Both the Tennessee Supreme Court and Gov. Bill Haslam said Monday they will not intervene in the state’s first execution in nearly a decade.
Haslam said in a statement he has declined to grant clemency to Billy Ray Irick, who will be put to death on Thursday. The Knox County man was convicted of raping and murdering a 7-year-old girl in the 1980s.
Irick’s supporters claim he was suffering a psychotic episode when he committed the crime. But Haslam noted that a health expert and a jury had considered Irick’s mental state before his sentencing, while state and federal courts have reviewed the evidence afterward.
“I took an oath to uphold the law. Capital punishment is the law in Tennessee and was ordered in this case by a jury of Tennesseans and upheld by more than a dozen state and federal courts,” he wrote.

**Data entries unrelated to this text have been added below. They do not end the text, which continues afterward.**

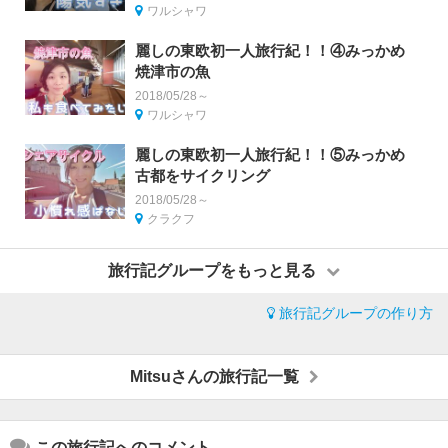
ワルシャワ
麗しの東欧初一人旅行紀！！④みっかめ
焼津市の魚
2018/05/28～
ワルシャワ
麗しの東欧初一人旅行紀！！⑤みっかめ
古都をサイクリング
2018/05/28～
クラクフ
旅行記グループをもっと見る
旅行記グループの作り方
Mitsuさんの旅行記一覧
この旅行記へのコメント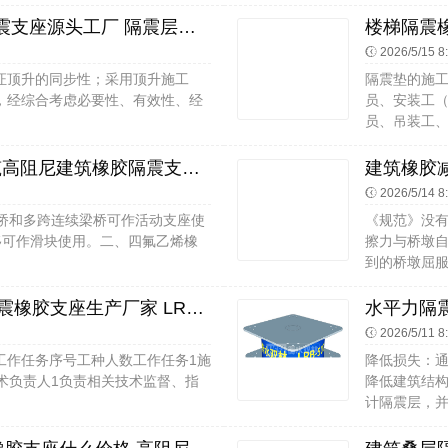
高阻泥隔震支座厂家 LRB700-2隔震支座源头工厂 隔震层橡胶支座厂家
2026/5/15 8
证顶升的同步性；采用顶升施工
隔震垫的施
，经综合考虑必要性、有效性、经
员、安装工
员、吊装工、
钢结构厂房抗震支座生产厂家 建筑高阻尼建筑橡胶隔震支座生产厂家 国内隔震支座厂家
2026/5/14 8
板桥和多跨连续梁桥可作活动支座使
《规范》没
移可作滑块使用。二、四氟乙烯橡
擦力与桥墩
到的桥墩屈服
减震橡胶隔震支座 LNR600建筑隔震橡胶支座生产厂家 LRB1200铅芯橡胶隔震支座源头工厂
水平力隔震
2026/5/11 8
工作任务序号工种人数工作任务1施
降低损失：
术负责人1负责相关技术监督、指
降低建筑结
计隔震层，并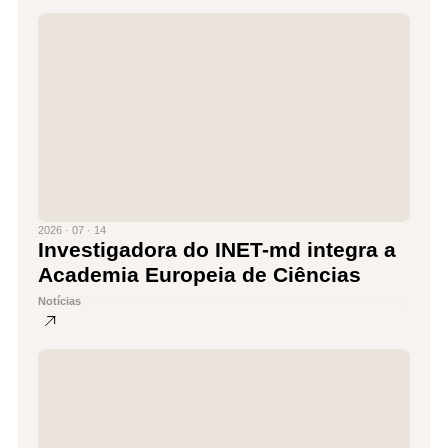
2026 · 07 · 14
Investigadora do INET-md integra a
Academia Europeia de Ciências
Notícias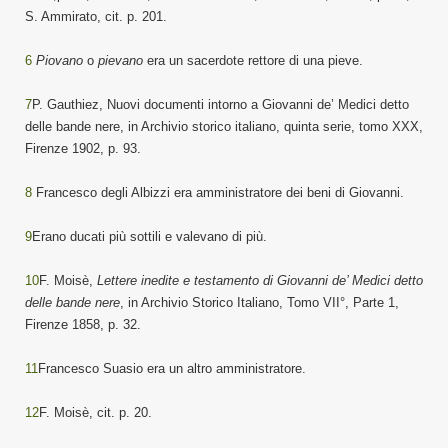
S. Ammirato,
cit.
p. 201.
6
Piovano
o
pievano
era un sacerdote rettore di una pieve.
7
P. Gauthiez, Nuovi documenti intorno a Giovanni de’ Medici detto
delle bande nere, in Archivio storico italiano, quinta serie, tomo XXX,
Firenze 1902, p. 93.
8
Francesco degli Albizzi era amministratore dei beni di Giovanni.
9
Erano ducati più sottili e valevano di più.
10
F. Moisè,
Lettere inedite e testamento di Giovanni de’ Medici detto
delle bande nere
, in Archivio Storico Italiano, Tomo VII°, Parte 1,
Firenze 1858, p. 32.
11
Francesco Suasio era un altro amministratore.
12
F. Moisè, cit. p. 20.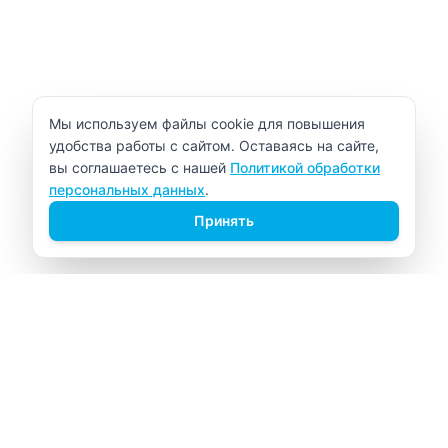
Уведомление об использовании cookie
Мы используем файлы cookie для повышения
удобства работы с сайтом. Оставаясь на сайте,
вы соглашаетесь с нашей
Политикой обработки
персональных данных
.
Принять
ВИТАЛАБ
Медицинский центр в Северске
Навигация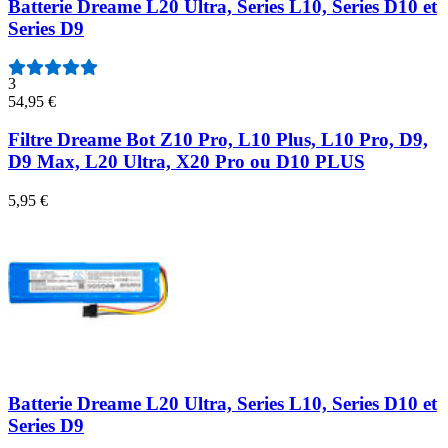
Batterie Dreame L20 Ultra, Series L10, Series D10 et
Series D9
3
54,95 €
Filtre Dreame Bot Z10 Pro, L10 Plus, L10 Pro, D9,
D9 Max, L20 Ultra, X20 Pro ou D10 PLUS
5,95 €
Batterie Dreame L20 Ultra, Series L10, Series D10 et
Series D9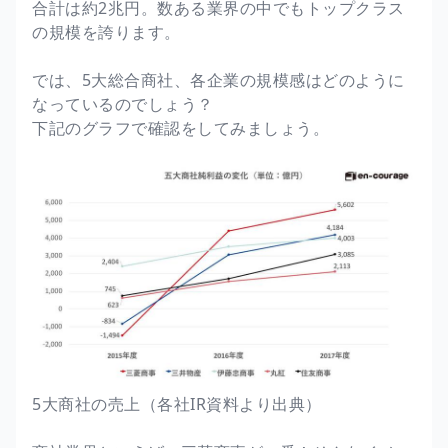
合計は約2兆円。数ある業界の中でもトップクラス
の規模を誇ります。
では、5大総合商社、各企業の規模感はどのように
なっているのでしょう？
下記のグラフで確認をしてみましょう。
5大商社の売上（各社IR資料より出典）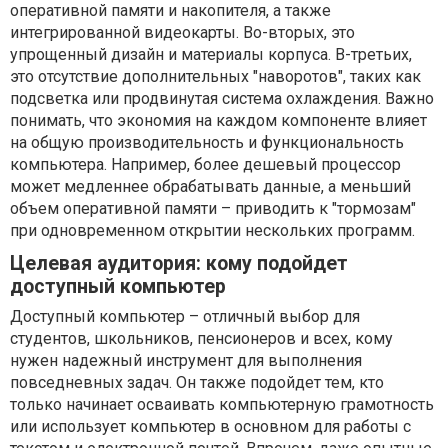
оперативной памяти и накопителя, а также
интегрированной видеокарты. Во-вторых, это
упрощенный дизайн и материалы корпуса. В-третьих,
это отсутствие дополнительных "наворотов", таких как
подсветка или продвинутая система охлаждения. Важно
понимать, что экономия на каждом компоненте влияет
на общую производительность и функциональность
компьютера. Например, более дешевый процессор
может медленнее обрабатывать данные, а меньший
объем оперативной памяти – приводить к "тормозам"
при одновременном открытии нескольких программ.
Целевая аудитория: кому подойдет
доступный компьютер
Доступный компьютер – отличный выбор для
студентов, школьников, пенсионеров и всех, кому
нужен надежный инструмент для выполнения
повседневных задач. Он также подойдет тем, кто
только начинает осваивать компьютерную грамотность
или использует компьютер в основном для работы с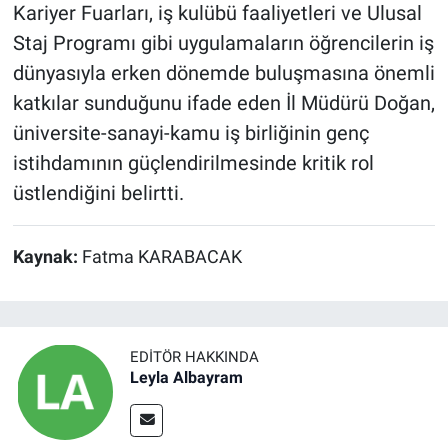
Kariyer Fuarları, iş kulübü faaliyetleri ve Ulusal
Staj Programı gibi uygulamaların öğrencilerin iş
dünyasıyla erken dönemde buluşmasına önemli
katkılar sunduğunu ifade eden İl Müdürü Doğan,
üniversite-sanayi-kamu iş birliğinin genç
istihdamının güçlendirilmesinde kritik rol
üstlendiğini belirtti.
Kaynak:
Fatma KARABACAK
EDITÖR HAKKINDA
Leyla Albayram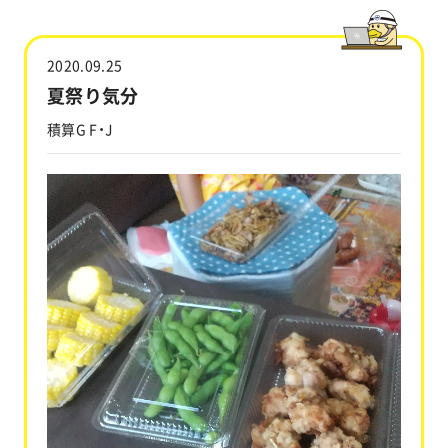
工事実績
2020.09.25
会社情報
夏祭り気分
積算G F・J
キャラクター
沿革
関連企業
新着情報
ブログ
採用情報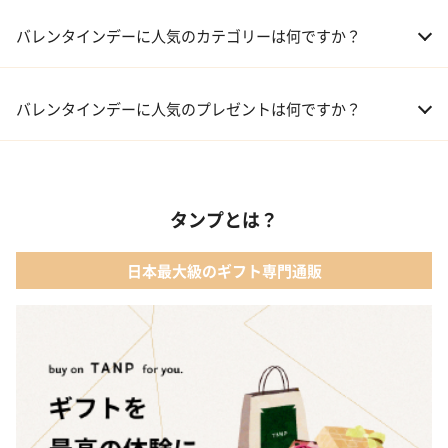
バレンタインデーに人気のカテゴリーは何ですか？
01 洋菓子・スイーツ
バレンタインデーに人気のプレゼントは何ですか？
02 メイクアップ
01 キューブラスク5個入 カラン
03 アルコール
タンプとは？
02 【名入れギフト】フラワーティントリップ［日本限定ピンクゴ
ールドパッケージ］
04 ファッション小物
日本最大級のギフト専門通販
03 ショコラフレナチュール
05 入浴剤・バスケア
04 ＜クランチチョコレート＞ダーク＆ミルク＆キャラメル＆ホワ
イト 60g
05 葉山のショコラ・カロ＜4個入＞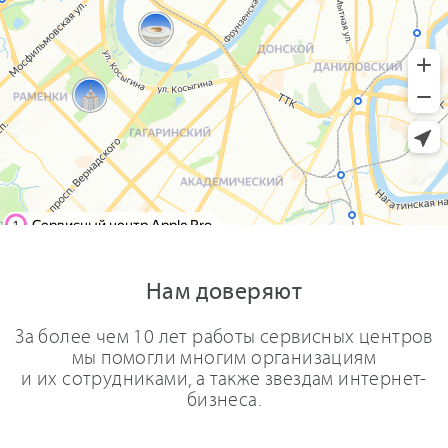
Нам доверяют
За более чем 10 лет работы сервисных центров
мы помогли многим организациям
и их сотрудниками, а также звездам интернет-
бизнеса.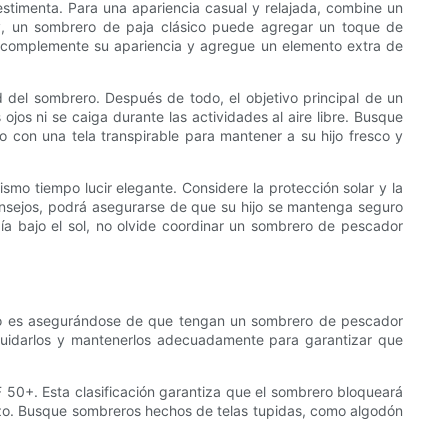
estimenta. Para una apariencia casual y relajada, combine un
py, un sombrero de paja clásico puede agregar un toque de
que complemente su apariencia y agregue un elemento extra de
 del sombrero. Después de todo, el objetivo principal de un
jos ni se caiga durante las actividades al aire libre. Busque
o con una tela transpirable para mantener a su hijo fresco y
smo tiempo lucir elegante. Considere la protección solar y la
 consejos, podrá asegurarse de que su hijo se mantenga seguro
ía bajo el sol, no olvide coordinar un sombrero de pescador
erlo es asegurándose de que tengan un sombrero de pescador
cuidarlos y mantenerlos adecuadamente para garantizar que
 50+. Esta clasificación garantiza que el sombrero bloqueará
lazo. Busque sombreros hechos de telas tupidas, como algodón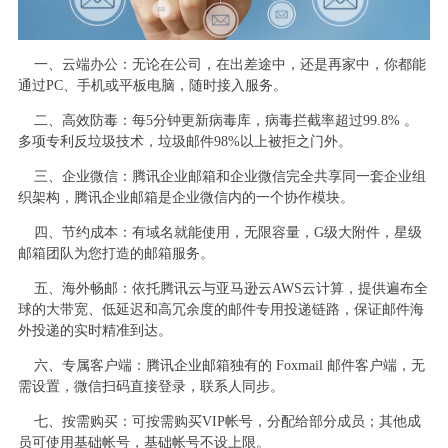
一、云端办公：无论在公司，在出差途中，还是再家中，你都能
通过PC、手机或平板电脑，随时接入服务。
二、高效防毒：每5分钟更新病毒库，病毒拦截率超过99.8% 。
多项专利反垃圾技术，垃圾邮件98%以上被拒之门外。
三、企业微信：腾讯企业邮箱和企业微信完全共享同一套企业组
织架构，腾讯企业邮箱是企业微信内的一个协作模块。
四、节约成本：有域名就能使用，无限容量，G级大附件，星级
邮箱团队为您打造的邮箱服务。
五、海外畅邮：依托腾讯云与亚马逊云AWS云计算，提供遍布全
球的大带宽、低延迟和高冗余度的邮件专用投递链路，保证邮件海
外投递的实时精准到达。
六、专属客户端：腾讯企业邮箱独有的 Foxmail 邮件客户端，无
需设置，微信扫码直接登录，联系人同步。
七、按需购买：可按需购买VIP帐号，分配给部分成员；其他成
员可使用基础帐号，基础帐号不设上限。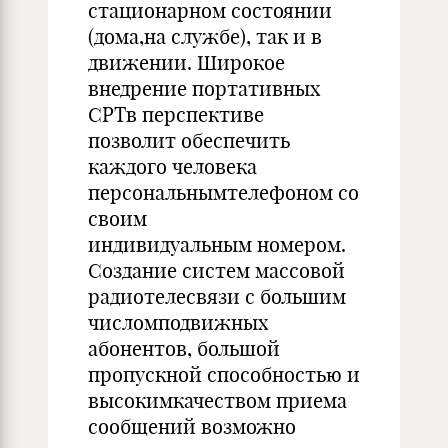
стационарном состоянии
(дома,на службе), так и в
движении. Широкое
внедрение портативных
СРТв перспективе
позволит обеспечить
каждого человека
персональнымтелефоном со
своим
индивидуальным номером.
Создание систем массовой
радиотелесвязи с большим
числомподвижных
абонентов, большой
пропускной способностью и
высокимкачеством приема
сообщений возможно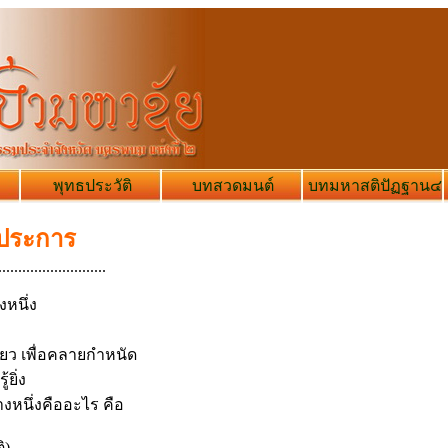
พุทธประวัติ
บทสวดมนต์
บทมหาสติปัฏฐาน๔
 ประการ
...........................
งหนึ่ง
ียว เพื่อคลายกำหนัด
ยิ่ง
างหนึ่งคืออะไร คือ
ิ)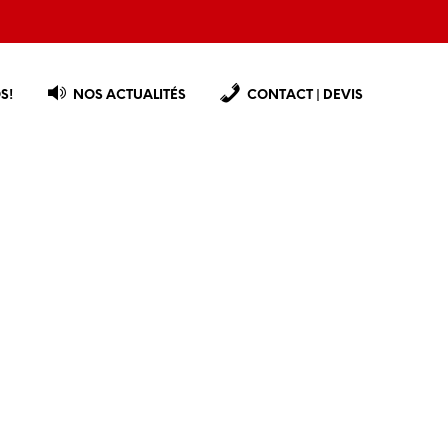
S!
NOS ACTUALITÉS
CONTACT | DEVIS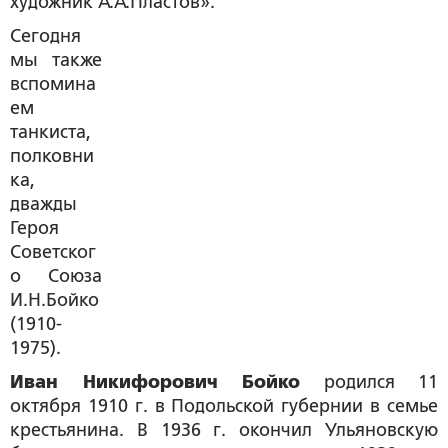
художник А.А.Пластов».
Сегодня
мы также
вспомина
ем
танкиста,
полковни
ка,
дважды
Героя
Советског
о Союза
И.Н.Бойко
(1910-
1975).
Иван Никифорович Бойко
родился 11
октября 1910 г. в Подольской губернии в семье
крестьянина. В 1936 г. окончил Ульяновскую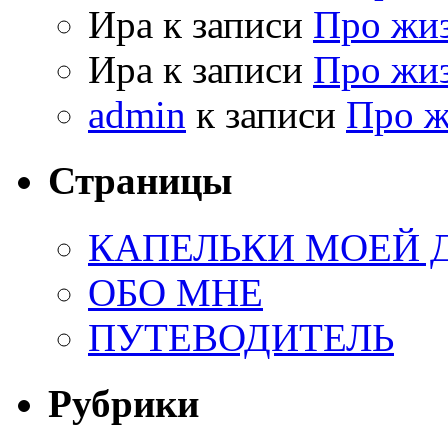
Ира к записи
Про жи
Ира к записи
Про жи
admin
к записи
Про 
Страницы
КАПЕЛЬКИ МОЕЙ
ОБО МНЕ
ПУТЕВОДИТЕЛЬ
Рубрики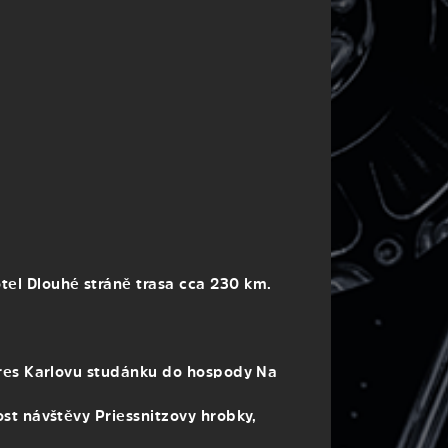
el Dlouhé stráně trasa cca 230 km.
pres Karlovu studánku do hospody Na
st návštěvy Priessnitzovy hrobky,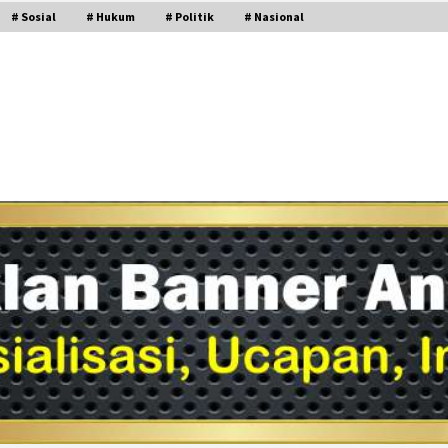
# Sosial
# Hukum
# Politik
# Nasional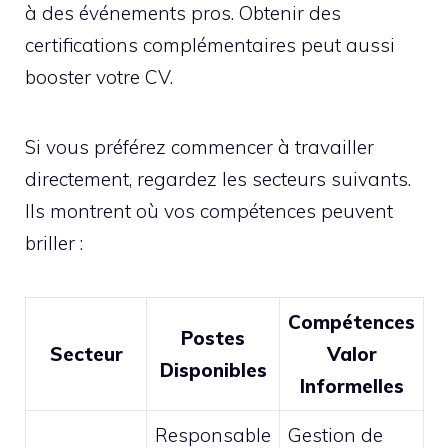
à des événements pros. Obtenir des
certifications complémentaires peut aussi
booster votre CV.
Si vous préférez commencer à travailler
directement, regardez les secteurs suivants.
Ils montrent où vos compétences peuvent
briller :
Compétences
Postes
Secteur
Valor
Disponibles
Informelles
Responsable
Gestion de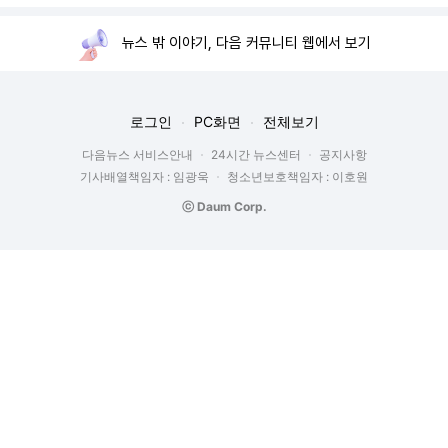
뉴스 밖 이야기, 다음 커뮤니티 웹에서 보기
로그인
PC화면
전체보기
다음뉴스 서비스안내
24시간 뉴스센터
공지사항
기사배열책임자 : 임광욱
청소년보호책임자 : 이호원
ⓒ Daum Corp.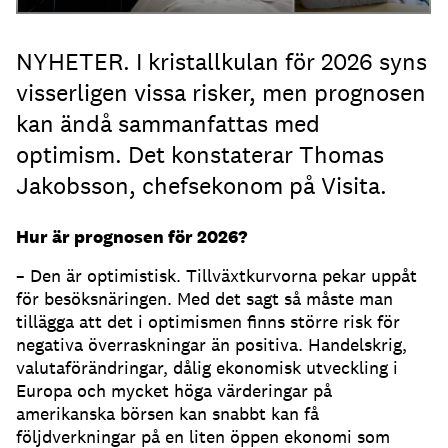
NYHETER. I kristallkulan för 2026 syns
visserligen vissa risker, men prognosen
kan ändå sammanfattas med
optimism. Det konstaterar Thomas
Jakobsson, chefsekonom på Visita.
Hur är prognosen för 2026?
– Den är optimistisk. Tillväxtkurvorna pekar uppåt
för besöksnäringen. Med det sagt så måste man
tillägga att det i optimismen finns större risk för
negativa överraskningar än positiva. Handelskrig,
valutaförändringar, dålig ekonomisk utveckling i
Europa och mycket höga värderingar på
amerikanska börsen kan snabbt kan få
följdverkningar på en liten öppen ekonomi som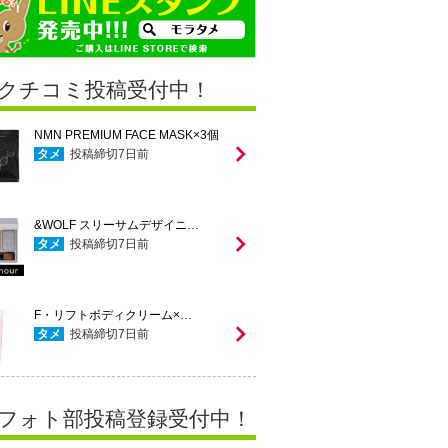
クチコミ投稿受付中！
NMN PREMIUM FACE MASK×3個
タメ
投稿締切
7
日前
&WOLF スリーサムデザイニ…
タメ
投稿締切
7
日前
F・リフトボディクリーム×…
タメ
投稿締切
7
日前
フォト部投稿登録受付中！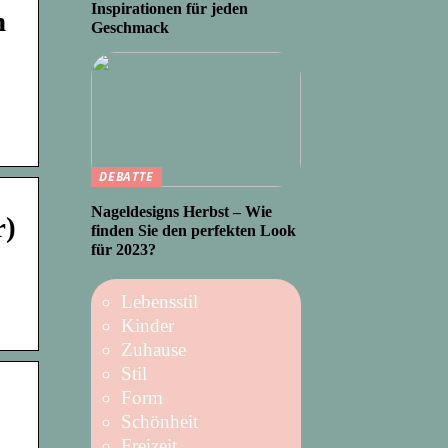
Inspirationen für jeden
n
Geschmack
DEBATTE
Nageldesigns Herbst – Wie
r)
finden Sie den perfekten Look
für 2023?
Lebensstil
Kinder
Zuhause
Stil
Form
Schönheit
Freizeit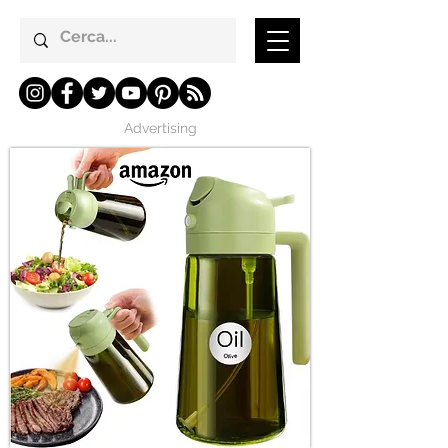
Advertising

“My role is not to be the 13th juror or the judge or to impose my personal views, but to carefully review the judicial process to make sure it was full and fair. Because of the extremely thorough judicial review of all of the evidence and arguments at every stage in this case, clemency is not appropriate.”
The Tennessee Supreme Court also denied a stay of execution Monday, which would have delayed Irick’s death. His attorneys had asked to wait for the resolution of his appeal of the state’s lethal injection protocol.
Irick’s death sentence has already been delayed twice, first in 2010 and
again in 2014. One of the reasons has been the unavailability and changing protocol of lethal injection drugs. But the state currently has
four executions scheduled before the end of the year, including Irick’s.
The last person to be put to death in Tennessee was Cecil Johnson in 2009, before Haslam was sworn in as governor.